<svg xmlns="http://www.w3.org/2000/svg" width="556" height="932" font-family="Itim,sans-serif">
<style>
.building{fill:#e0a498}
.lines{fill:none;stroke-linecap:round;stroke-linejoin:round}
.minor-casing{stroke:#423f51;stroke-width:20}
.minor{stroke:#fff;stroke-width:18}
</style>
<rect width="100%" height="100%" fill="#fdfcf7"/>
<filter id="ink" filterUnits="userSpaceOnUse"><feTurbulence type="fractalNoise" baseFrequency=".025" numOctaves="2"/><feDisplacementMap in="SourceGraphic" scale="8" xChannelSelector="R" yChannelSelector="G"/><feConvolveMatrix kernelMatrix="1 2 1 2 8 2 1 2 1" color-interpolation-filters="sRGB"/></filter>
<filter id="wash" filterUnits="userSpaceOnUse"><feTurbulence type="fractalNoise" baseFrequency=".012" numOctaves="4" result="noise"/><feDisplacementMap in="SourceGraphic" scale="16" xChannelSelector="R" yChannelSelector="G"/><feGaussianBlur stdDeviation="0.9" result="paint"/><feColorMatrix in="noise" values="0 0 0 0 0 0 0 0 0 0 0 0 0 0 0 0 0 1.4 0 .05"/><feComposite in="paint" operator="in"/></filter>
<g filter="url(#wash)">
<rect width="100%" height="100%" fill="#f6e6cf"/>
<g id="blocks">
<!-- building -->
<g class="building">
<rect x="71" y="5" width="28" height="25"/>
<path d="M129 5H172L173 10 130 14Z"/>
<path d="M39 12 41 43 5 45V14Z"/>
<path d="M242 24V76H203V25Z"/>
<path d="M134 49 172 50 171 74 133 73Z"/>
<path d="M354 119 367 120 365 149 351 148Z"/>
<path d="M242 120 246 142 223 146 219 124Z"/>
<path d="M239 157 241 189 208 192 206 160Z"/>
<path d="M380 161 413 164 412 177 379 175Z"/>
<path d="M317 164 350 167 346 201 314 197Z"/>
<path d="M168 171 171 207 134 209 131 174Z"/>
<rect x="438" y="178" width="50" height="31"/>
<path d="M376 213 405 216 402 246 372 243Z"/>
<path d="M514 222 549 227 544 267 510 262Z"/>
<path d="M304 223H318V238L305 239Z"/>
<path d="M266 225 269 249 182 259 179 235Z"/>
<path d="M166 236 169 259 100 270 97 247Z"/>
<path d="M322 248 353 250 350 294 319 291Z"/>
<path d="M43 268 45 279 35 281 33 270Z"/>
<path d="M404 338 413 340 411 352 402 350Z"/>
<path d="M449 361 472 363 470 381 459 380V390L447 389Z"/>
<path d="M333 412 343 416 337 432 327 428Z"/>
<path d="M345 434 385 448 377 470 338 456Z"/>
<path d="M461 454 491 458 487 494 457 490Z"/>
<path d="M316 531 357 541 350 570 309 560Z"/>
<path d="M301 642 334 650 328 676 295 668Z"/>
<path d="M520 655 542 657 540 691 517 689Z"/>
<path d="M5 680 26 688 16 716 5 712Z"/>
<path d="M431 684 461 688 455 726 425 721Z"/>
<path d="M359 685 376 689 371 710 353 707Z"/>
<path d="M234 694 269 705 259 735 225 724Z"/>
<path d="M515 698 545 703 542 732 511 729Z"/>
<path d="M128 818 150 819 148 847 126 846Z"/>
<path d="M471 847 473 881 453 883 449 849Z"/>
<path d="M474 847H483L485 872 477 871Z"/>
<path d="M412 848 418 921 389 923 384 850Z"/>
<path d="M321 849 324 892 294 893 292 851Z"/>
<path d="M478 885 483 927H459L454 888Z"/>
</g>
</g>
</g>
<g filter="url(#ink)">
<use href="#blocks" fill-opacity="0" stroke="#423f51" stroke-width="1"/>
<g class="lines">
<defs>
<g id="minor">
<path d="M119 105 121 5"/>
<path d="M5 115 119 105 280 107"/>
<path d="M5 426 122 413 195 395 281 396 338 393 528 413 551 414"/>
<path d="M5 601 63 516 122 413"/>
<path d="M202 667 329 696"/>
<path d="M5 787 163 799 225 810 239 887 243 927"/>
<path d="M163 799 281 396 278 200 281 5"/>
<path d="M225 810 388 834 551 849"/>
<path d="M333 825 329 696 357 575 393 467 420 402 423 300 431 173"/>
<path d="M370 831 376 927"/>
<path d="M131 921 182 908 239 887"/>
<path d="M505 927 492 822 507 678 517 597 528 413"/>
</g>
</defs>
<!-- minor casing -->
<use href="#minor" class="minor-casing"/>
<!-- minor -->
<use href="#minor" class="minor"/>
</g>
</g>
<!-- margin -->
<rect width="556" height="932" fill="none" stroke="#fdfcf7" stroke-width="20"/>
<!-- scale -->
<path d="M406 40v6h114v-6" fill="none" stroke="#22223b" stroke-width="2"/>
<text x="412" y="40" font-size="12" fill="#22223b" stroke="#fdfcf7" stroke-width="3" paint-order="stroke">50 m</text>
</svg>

> **Work request**
Once the listing has been read, copy every line of it exactly.

> **Solution**
<svg xmlns="http://www.w3.org/2000/svg" width="556" height="932" font-family="Itim,sans-serif">
<style>
.building{fill:#e0a498}
.lines{fill:none;stroke-linecap:round;stroke-linejoin:round}
.minor-casing{stroke:#423f51;stroke-width:20}
.minor{stroke:#fff;stroke-width:18}
</style>
<rect width="100%" height="100%" fill="#fdfcf7"/>
<filter id="ink" filterUnits="userSpaceOnUse"><feTurbulence type="fractalNoise" baseFrequency=".025" numOctaves="2"/><feDisplacementMap in="SourceGraphic" scale="8" xChannelSelector="R" yChannelSelector="G"/><feConvolveMatrix kernelMatrix="1 2 1 2 8 2 1 2 1" color-interpolation-filters="sRGB"/></filter>
<filter id="wash" filterUnits="userSpaceOnUse"><feTurbulence type="fractalNoise" baseFrequency=".012" numOctaves="4" result="noise"/><feDisplacementMap in="SourceGraphic" scale="16" xChannelSelector="R" yChannelSelector="G"/><feGaussianBlur stdDeviation="0.9" result="paint"/><feColorMatrix in="noise" values="0 0 0 0 0 0 0 0 0 0 0 0 0 0 0 0 0 1.4 0 .05"/><feComposite in="paint" operator="in"/></filter>
<g filter="url(#wash)">
<rect width="100%" height="100%" fill="#f6e6cf"/>
<g id="blocks">
<!-- building -->
<g class="building">
<rect x="71" y="5" width="28" height="25"/>
<path d="M129 5H172L173 10 130 14Z"/>
<path d="M39 12 41 43 5 45V14Z"/>
<path d="M242 24V76H203V25Z"/>
<path d="M134 49 172 50 171 74 133 73Z"/>
<path d="M354 119 367 120 365 149 351 148Z"/>
<path d="M242 120 246 142 223 146 219 124Z"/>
<path d="M239 157 241 189 208 192 206 160Z"/>
<path d="M380 161 413 164 412 177 379 175Z"/>
<path d="M317 164 350 167 346 201 314 197Z"/>
<path d="M168 171 171 207 134 209 131 174Z"/>
<rect x="438" y="178" width="50" height="31"/>
<path d="M376 213 405 216 402 246 372 243Z"/>
<path d="M514 222 549 227 544 267 510 262Z"/>
<path d="M304 223H318V238L305 239Z"/>
<path d="M266 225 269 249 182 259 179 235Z"/>
<path d="M166 236 169 259 100 270 97 247Z"/>
<path d="M322 248 353 250 350 294 319 291Z"/>
<path d="M43 268 45 279 35 281 33 270Z"/>
<path d="M404 338 413 340 411 352 402 350Z"/>
<path d="M449 361 472 363 470 381 459 380V390L447 389Z"/>
<path d="M333 412 343 416 337 432 327 428Z"/>
<path d="M345 434 385 448 377 470 338 456Z"/>
<path d="M461 454 491 458 487 494 457 490Z"/>
<path d="M316 531 357 541 350 570 309 560Z"/>
<path d="M301 642 334 650 328 676 295 668Z"/>
<path d="M520 655 542 657 540 691 517 689Z"/>
<path d="M5 680 26 688 16 716 5 712Z"/>
<path d="M431 684 461 688 455 726 425 721Z"/>
<path d="M359 685 376 689 371 710 353 707Z"/>
<path d="M234 694 269 705 259 735 225 724Z"/>
<path d="M515 698 545 703 542 732 511 729Z"/>
<path d="M128 818 150 819 148 847 126 846Z"/>
<path d="M471 847 473 881 453 883 449 849Z"/>
<path d="M474 847H483L485 872 477 871Z"/>
<path d="M412 848 418 921 389 923 384 850Z"/>
<path d="M321 849 324 892 294 893 292 851Z"/>
<path d="M478 885 483 927H459L454 888Z"/>
</g>
</g>
</g>
<g filter="url(#ink)">
<use href="#blocks" fill-opacity="0" stroke="#423f51" stroke-width="1"/>
<g class="lines">
<defs>
<g id="minor">
<path d="M119 105 121 5"/>
<path d="M5 115 119 105 280 107"/>
<path d="M5 426 122 413 195 395 281 396 338 393 528 413 551 414"/>
<path d="M5 601 63 516 122 413"/>
<path d="M202 667 329 696"/>
<path d="M5 787 163 799 225 810 239 887 243 927"/>
<path d="M163 799 281 396 278 200 281 5"/>
<path d="M225 810 388 834 551 849"/>
<path d="M333 825 329 696 357 575 393 467 420 402 423 300 431 173"/>
<path d="M370 831 376 927"/>
<path d="M131 921 182 908 239 887"/>
<path d="M505 927 492 822 507 678 517 597 528 413"/>
</g>
</defs>
<!-- minor casing -->
<use href="#minor" class="minor-casing"/>
<!-- minor -->
<use href="#minor" class="minor"/>
</g>
</g>
<!-- margin -->
<rect width="556" height="932" fill="none" stroke="#fdfcf7" stroke-width="20"/>
<!-- scale -->
<path d="M406 40v6h114v-6" fill="none" stroke="#22223b" stroke-width="2"/>
<text x="412" y="40" font-size="12" fill="#22223b" stroke="#fdfcf7" stroke-width="3" paint-order="stroke">50 m</text>
</svg>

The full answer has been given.